USD/CHF is expected to consolidate with a bullish bias after hitting a two-year high at 0.9850 on Monday. It is supported by the positive dollar sentiment (ICE spot dollar index hit eight-and-a-half year high 89.794 overnight; last 89.742 versus 89.650 early Monday) as expectations that the Fed would raise interest rates sooner than other central banks and rise in Chicago Fed National Activity Index to +0.73 in November from +0.31 in October overshadowed a bigger-than-expected 6.1% drop in U.S. November existing-home sales (versus forecast -1.1%). Besides, Swiss National Bank announced on Thursday it would charge a negative interest rate on deposits from Jan. 22. But USD/CHF gains are tempered by the franc demand on buoyant CHF/JPY cross.
Daily chart is positive-biased as MACD and stochastics are bullish five- and 15-day moving averages are advancing.

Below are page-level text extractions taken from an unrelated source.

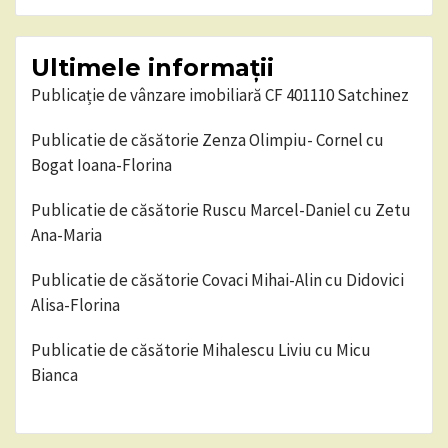
Ultimele informații
Publicație de vânzare imobiliară CF 401110 Satchinez
Publicatie de căsătorie Zenza Olimpiu- Cornel cu
Bogat Ioana-Florina
Publicatie de căsătorie Ruscu Marcel-Daniel cu Zetu
Ana-Maria
Publicatie de căsătorie Covaci Mihai-Alin cu Didovici
Alisa-Florina
Publicatie de căsătorie Mihalescu Liviu cu Micu
Bianca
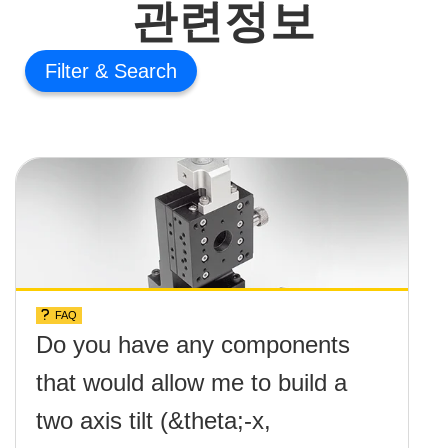
관련정보
Filter
FAQ
Do you have any components
that would allow me to build a
two axis tilt (&theta;-x,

The pair is trading above its pivot point. It is likely to trade in a higher range as far as it remains above its pivot point. As long as the price is keeping above its pivot point, a long position is recommended with the first target at 0.9890 and the second target at 0.9940. In an alternative scenario, if the price moves below its pivot points, short positions are recommended with the first target at 0.9715. A break of this target would push the pair further downward, and one may expect the second target at 0.9660. The pivot point is at 0.9780.